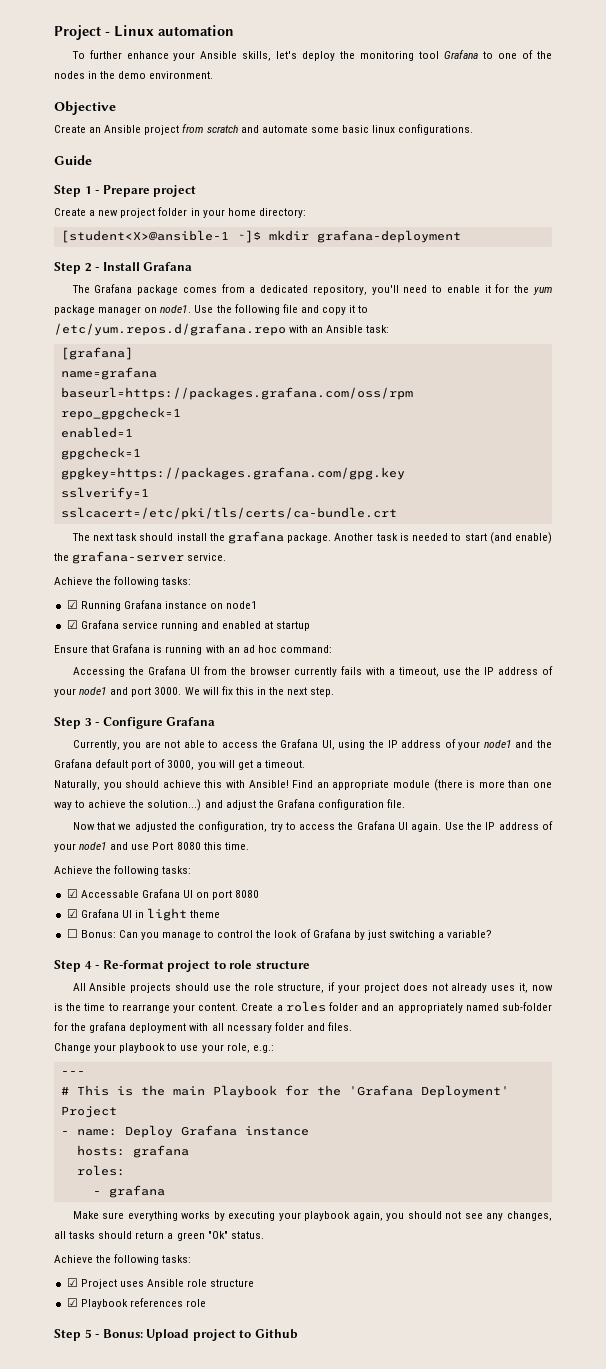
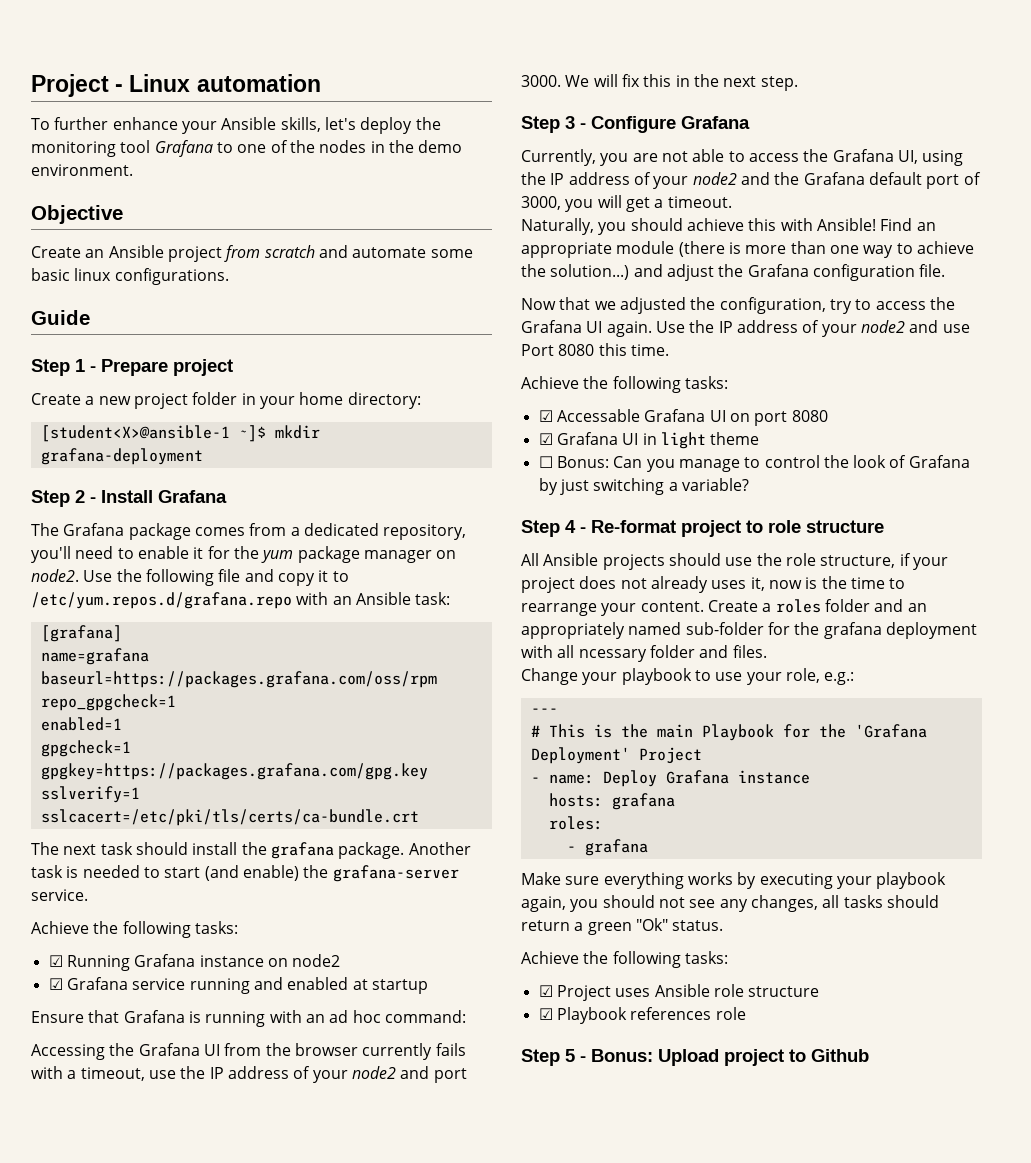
[160,305,192,313] node1. -> [31,569,79,582] node2.
[226,601,258,609] node1 -> [292,954,341,967] node2
[79,687,108,695] node1 -> [351,1066,396,1079] node2
[483,740,512,748] node1 -> [692,172,737,185] node2
[79,842,108,850] node1 -> [860,320,905,333] node2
* * *
All text in the material above must be written out exactly; the images are to be skipped.

[160,305,192,313] node1. -> [31,569,79,582] node2.
[226,601,258,609] node1 -> [292,954,341,967] node2
[79,687,108,695] node1 -> [351,1066,396,1079] node2
[483,740,512,748] node1 -> [692,172,737,185] node2
[79,842,108,850] node1 -> [860,320,905,333] node2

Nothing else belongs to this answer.